Battery packs are assembled inside Audi's e-tron factory in Brussels. - Credit: Stefan Warter/AUDI AG

It is already well known that electric cars are used to transport people or goods, which are powered by one or more electric motors, using electric energy normally stored in rechargeable batteries. It is important to mention that electric motors provide electric cars with instant torque, providing rapid acceleration from standstill and continuous. In addition, they can be up to three times more efficient than an internal combustion engine.

It is appropriate to mention that in December 2018 it was announced that there are at least 5.3 million electric vehicles in circulation in the world, counting pure electric and plug-in hybrids.
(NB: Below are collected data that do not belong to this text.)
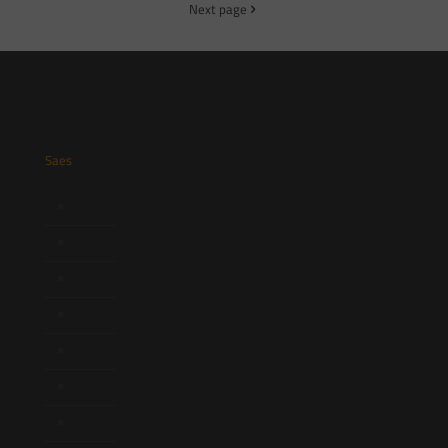
Next page
Saes
Início
Quem Somos
Atuação
Equipe
Newsletter
Publicações
Artigos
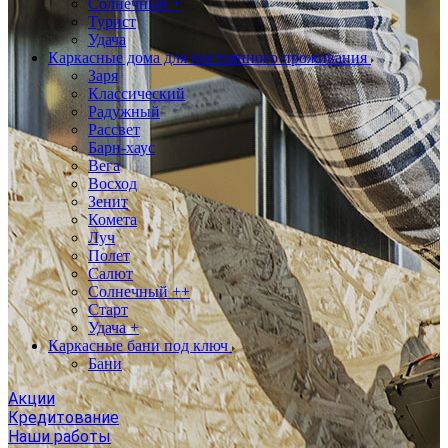
Солнечный +
Турист
Удача
Каркасные дома для постоянного проживания
Заря
Классический
Радужный
Рассвет
Барн-хаус
Вега
Восход
Зенит
Комета
Луч
Полет
Салют
Солнечный ++
Старт
Удача +
Каркасные бани под ключ
Бани
Акции
Кредитование
Наши работы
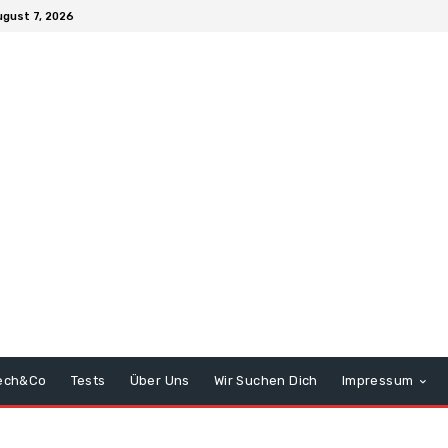
ugust 7, 2026
ech&Co
Tests
Über Uns
Wir Suchen Dich
Impressum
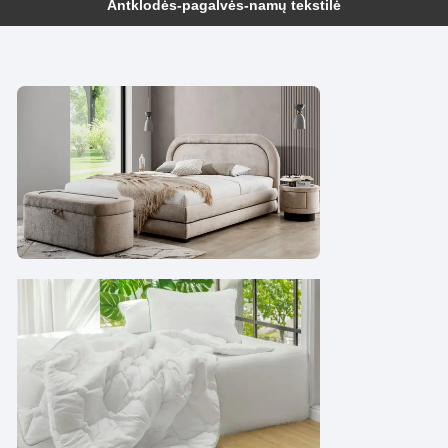
Antklodės-pagalvės-namų tekstilė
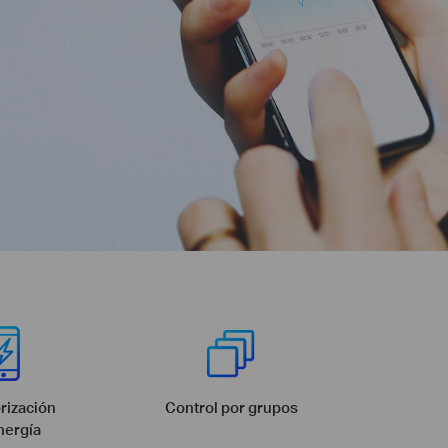
rización
Control por grupos
nergía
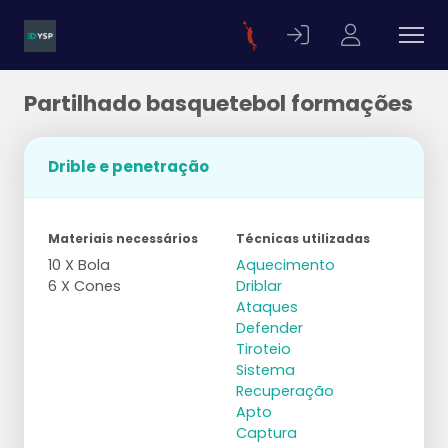
Partilhado basquetebol formações
Drible e penetração
Materiais necessários
Técnicas utilizadas
10 X Bola
Aquecimento
6 X Cones
Driblar
Ataques
Defender
Tiroteio
Sistema
Recuperação
Apto
Captura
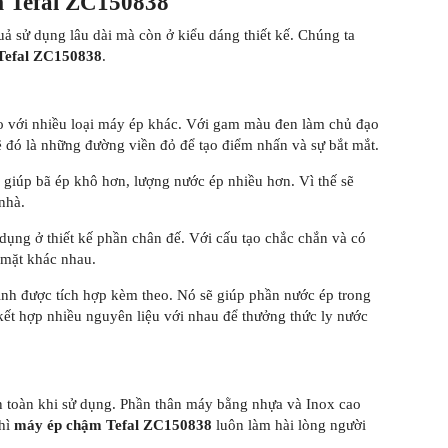
ậm Tefal ZC150838
uả sử dụng lâu dài mà còn ở kiểu dáng thiết kế. Chúng ta
Tefal ZC150838
.
so với nhiều loại máy ép khác. Với gam màu đen làm chủ đạo
ẽ đó là những đường viền đỏ để tạo điểm nhấn và sự bắt mắt.
 giúp bã ép khô hơn, lượng nước ép nhiều hơn. Vì thế sẽ
nhà.
ụng ở thiết kế phần chân đế. Với cấu tạo chắc chắn và có
 mặt khác nhau.
nh được tích hợp kèm theo. Nó sẽ giúp phần nước ép trong
 kết hợp nhiều nguyên liệu với nhau để thưởng thức ly nước
an toàn khi sử dụng. Phần thân máy bằng nhựa và Inox cao
thì
máy ép chậm Tefal ZC150838
luôn làm hài lòng người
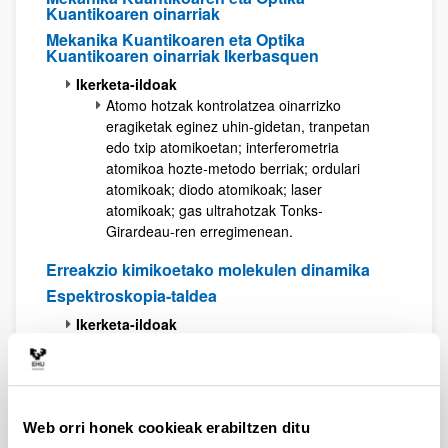
Kuantikoaren oinarriak
Mekanika Kuantikoaren eta Optika
Kuantikoaren oinarriak Ikerbasquen
Ikerketa-ildoak
Atomo hotzak kontrolatzea oinarrizko
eragiketak eginez uhin-gidetan, tranpetan
edo txip atomikoetan; interferometria
atomikoa hozte-metodo berriak; ordulari
atomikoak; diodo atomikoak; laser
atomikoak; gas ultrahotzak Tonks-
Girardeau-ren erregimenean.
Erreakzio kimikoetako molekulen dinamika
Espektroskopia-taldea
Ikerketa-ildoak
Interes atmosferikoa duten Aerosolen eta
gas-fasean dauden azalera Zinetikoen
laborategiko ikerketak. Erreakzioak goi-
atmosferan (metalak eta ioiak). Bi eta hiru
fotoiko laser-espektroskopien garapena
Web orri honek cookieak erabiltzen ditu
That being the case, one could say that the great electric car race is just beginning. In reference to this, several questions arise, as well as, can Tesla maintain its leadership in the global race towards the electric car?

Undoubtedly, established car manufacturers around the world are improving their business models in the hope of adapting to a new world in which electricity replaces gasoline and diesel. Factories are being checked to produce electric cars, and car manufacturers are running out of all the batteries they can find.

Whatever the cost is necessary

It should be noted that the high cost of developing electric cars is already forcing some companies to find partners and turn others into acquisition objectives. And the need to comply with strict emission standards in China and Europe means that executives are paying much more attention to the policies being implemented in Beijing or Brussels, than what rivals are building in Detroit or Wolfsburg, the Volkswagen’s hometown.

It has been said that the Volkswagen group has batteries stacked on the beams. And it is that thirty-six battery modules the size of a shoebox, each with a dozen lithium-ion cells, are packaged in seven-foot-long battery packs and hung under the floor of each vehicle Sports utility produced. The first electric SUV of Volkswagen’s luxury Audi brand, the e-tron, can travel 400 kilometers in a single battery cycle and recharge in just half an hour. The style is conventional, the interior is luxurious and the trip is almost silent.

For its part, the German group, which also has Porsche, Bugatti, Skoda, Lamborghini, and SEAT, is up to the challenge with a radical transformation that has no parallel since World War II. The company is spending € 30 billion ($ 34 billion) over the next five years to make an electric or hybrid version of each vehicle in its line and plans to launch 70 new electric models by 2028. By the end of 2030, it wants four out of every 10 cars it sells are electric.

Certainly, the initiatives are expensive. But the investment level of Volkswagen and its competitors, along with the aggressive emission targets set by the regulators, show that there is no turning back.